Williamsing Nalisa

Personal information
- Born: 18 November 1999 (age 25)
- Batting: Right handed
- Bowling: Right-arm legbreak googly

International information
- National side: Vanuatu;
- T20I debut (cap 6): 22 March 2019 v PNG
- Last T20I: 24 August 2024 v Samoa
- Source: Cricinfo, 12 September 2024

= Williamsing Nalisa =

Vanuatuan cricketer

Williamsing Nalisa (born 18 November 1999) is a Vanuatuan cricketer. In April 2018, he was named in Vanuatu's squad for the 2018 ICC World Cricket League Division Four tournament in Malaysia. He played in Vanuatu's opening match of the tournament, against Jersey.

He was part of Vanuatu's squad for Group A of the 2018–19 ICC World Twenty20 East Asia-Pacific Qualifier tournament. In March 2019, he was named in the Vanuatuan squad for the Regional Finals of the 2018–19 ICC World Twenty20 East Asia-Pacific Qualifier tournament. He made his Twenty20 International (T20I) debut against Papua New Guinea on 22 March 2019.

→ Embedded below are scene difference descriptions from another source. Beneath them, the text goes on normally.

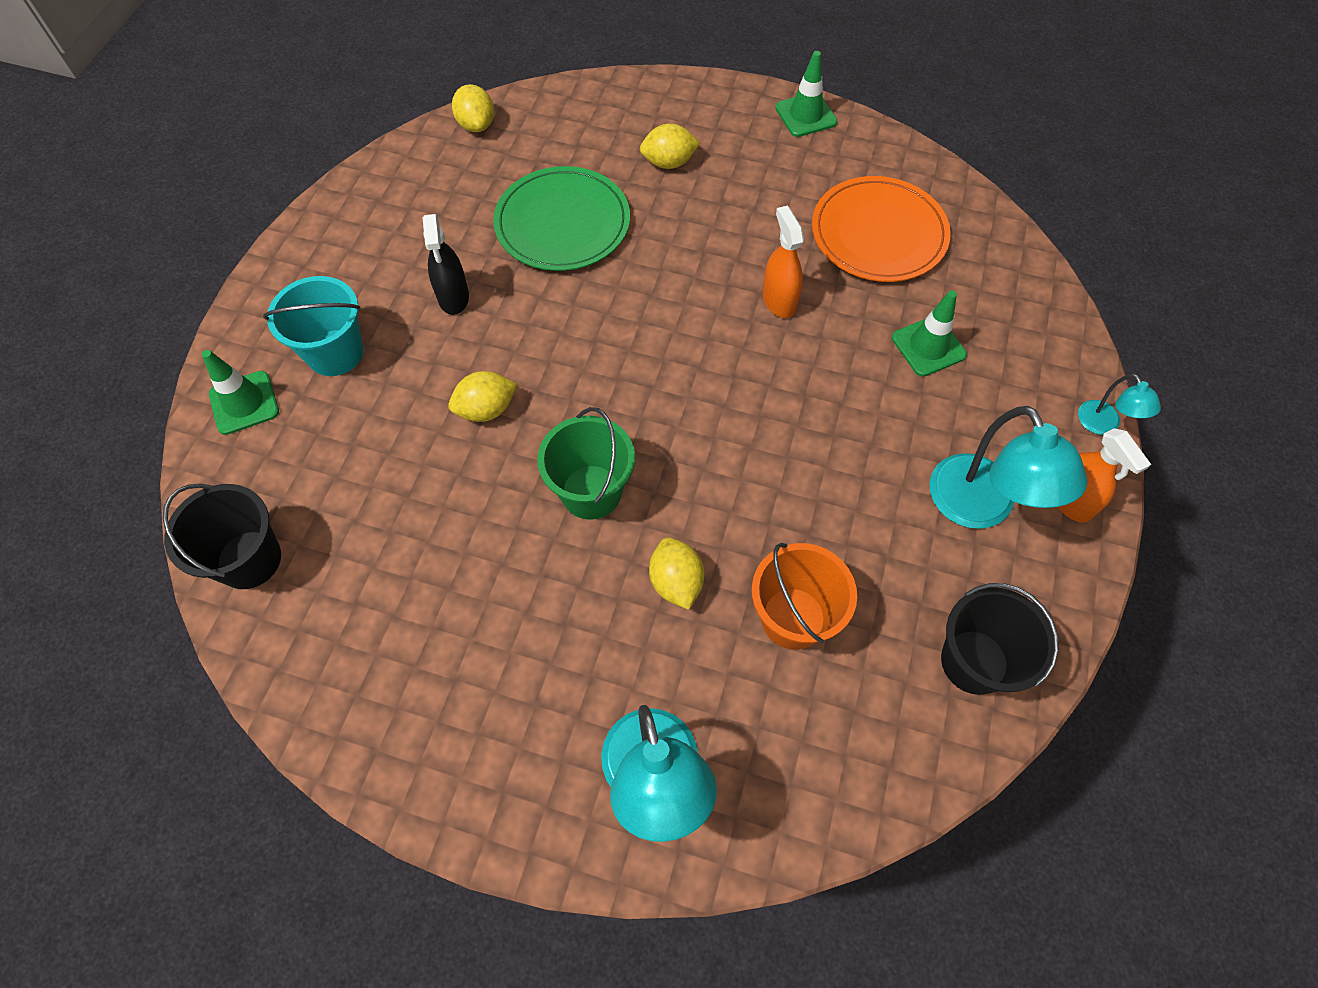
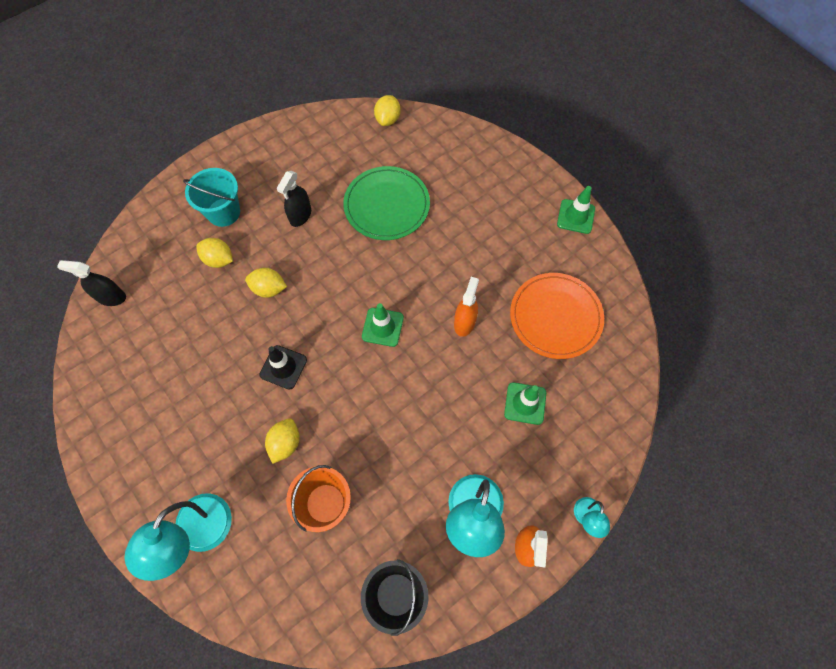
camera: 35 degrees right, 5 degrees up
black bucket [163,484,281,589] -> black spray bottle [57,260,126,306]
green traffic cone [202,350,279,435] -> green traffic cone moved to [362,303,404,347]
green bucket [537,407,635,520] -> black traffic cone [259,345,307,390]
yellow lemon [640,124,700,169] -> yellow lemon moved to [196,238,233,268]

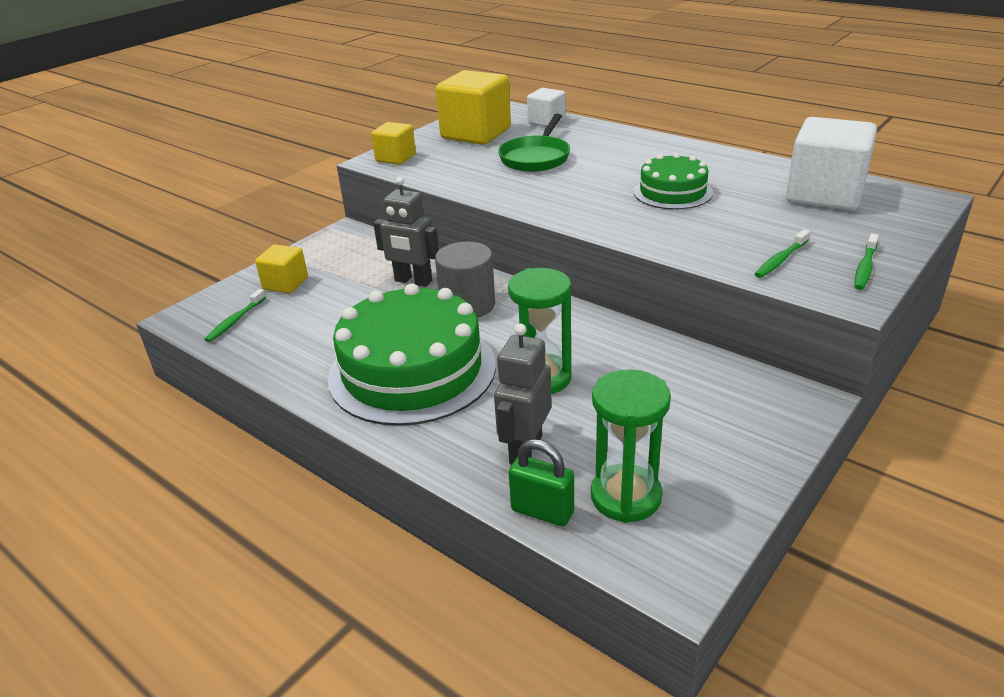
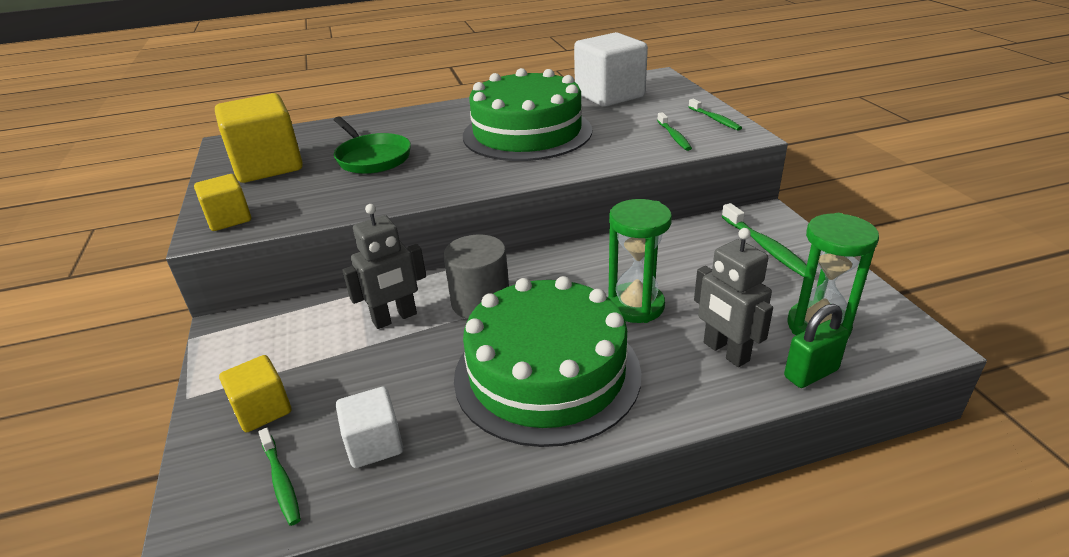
camera: 55 degrees left, 0 degrees up
white cube [527,88,566,127] -> white cube moved to [336,387,403,468]
green cake [633,153,713,209] -> green cake [463,68,592,161], size x1.84
none -> green toothbrush [721,203,816,277]

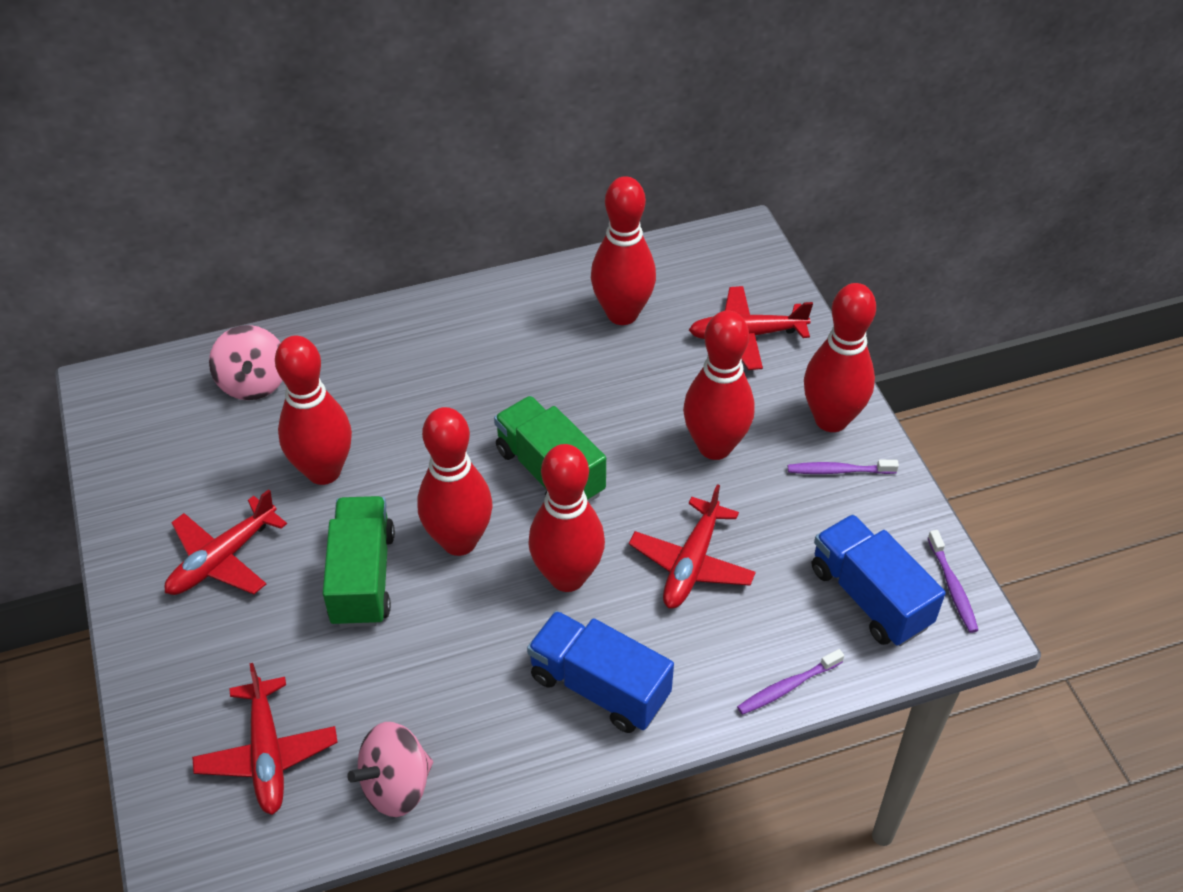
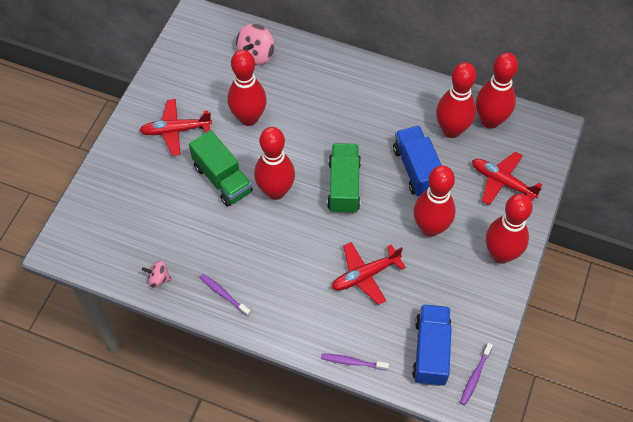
camera: 40 degrees right, 10 degrees up
red plane [192,663,338,815] -> none
green truck [323,496,395,627] -> green truck turned 105 degrees clockwise [189,130,253,207]
pink spinning top [347,722,433,817] -> pink spinning top [142,260,172,288], size x0.61
blue truck [527,611,674,733] -> blue truck moved to [393,126,442,196]
red bowling pin [528,444,605,592] -> red bowling pin moved to [476,52,518,129]
purple toothbrush [788,460,899,474] -> purple toothbrush moved to [199,274,251,317]

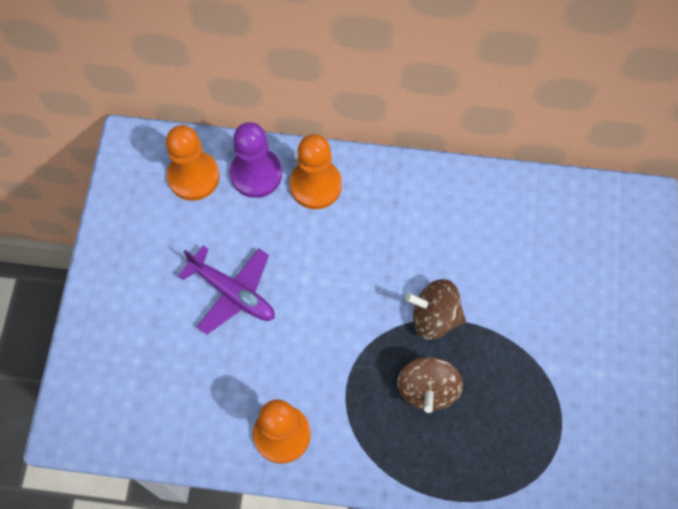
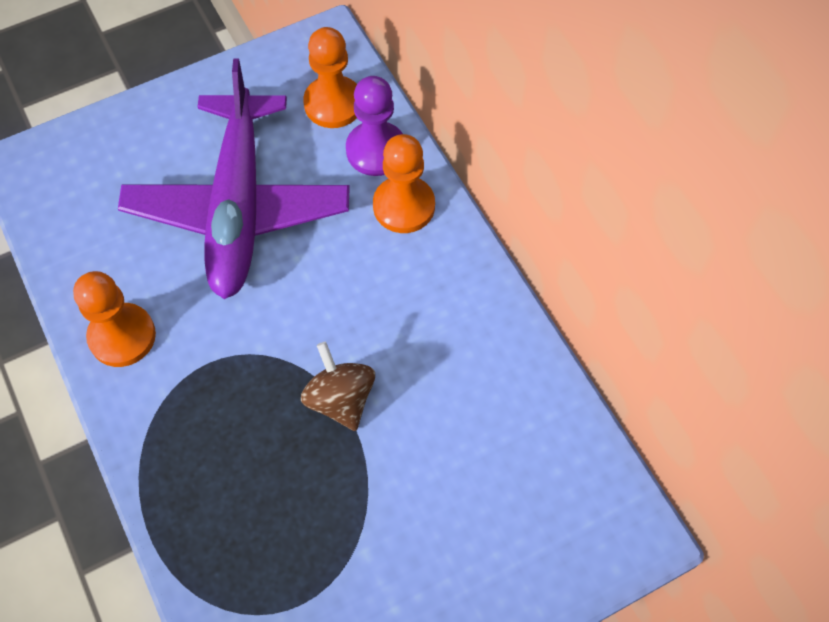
camera: 55 degrees right, 5 degrees down
purple plane [178,245,275,334] -> purple plane [118,58,350,299], size x1.93
brown spinning top [397,357,463,413] -> none

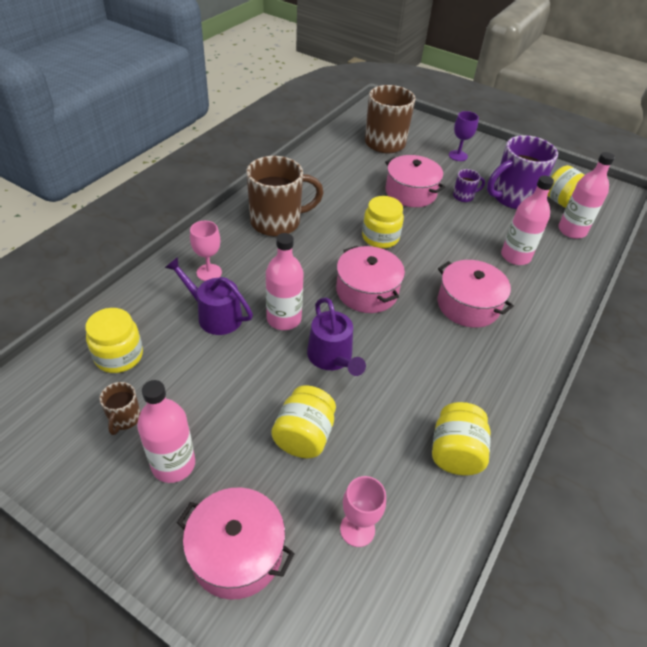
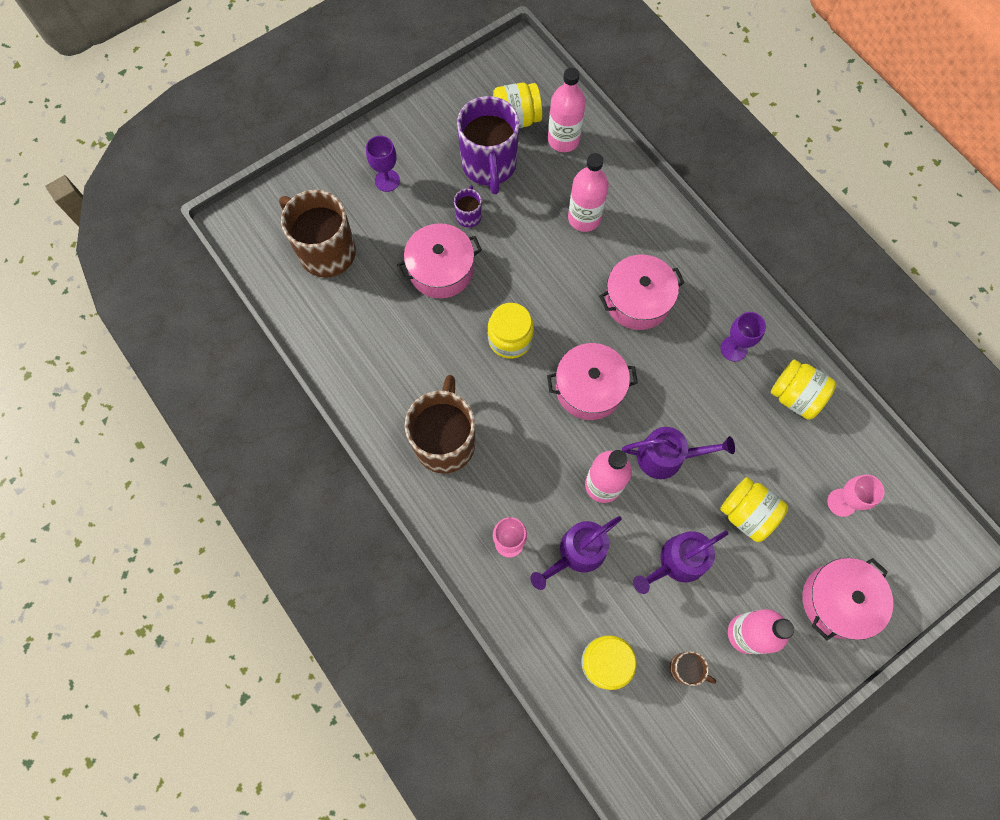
camera: 65 degrees left, 25 degrees up
none -> purple watering can [633,531,729,594]
none -> purple goblet [721,312,766,362]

In June 2019, he was selected to represent the Vanuatu cricket team in the men's tournament at the 2019 Pacific Games. In September 2019, he was named in Vanuatu's squad for the 2019 Malaysia Cricket World Cup Challenge League A tournament. He made his List A debut against Canada, in the Cricket World Cup Challenge League A tournament on 17 September 2019.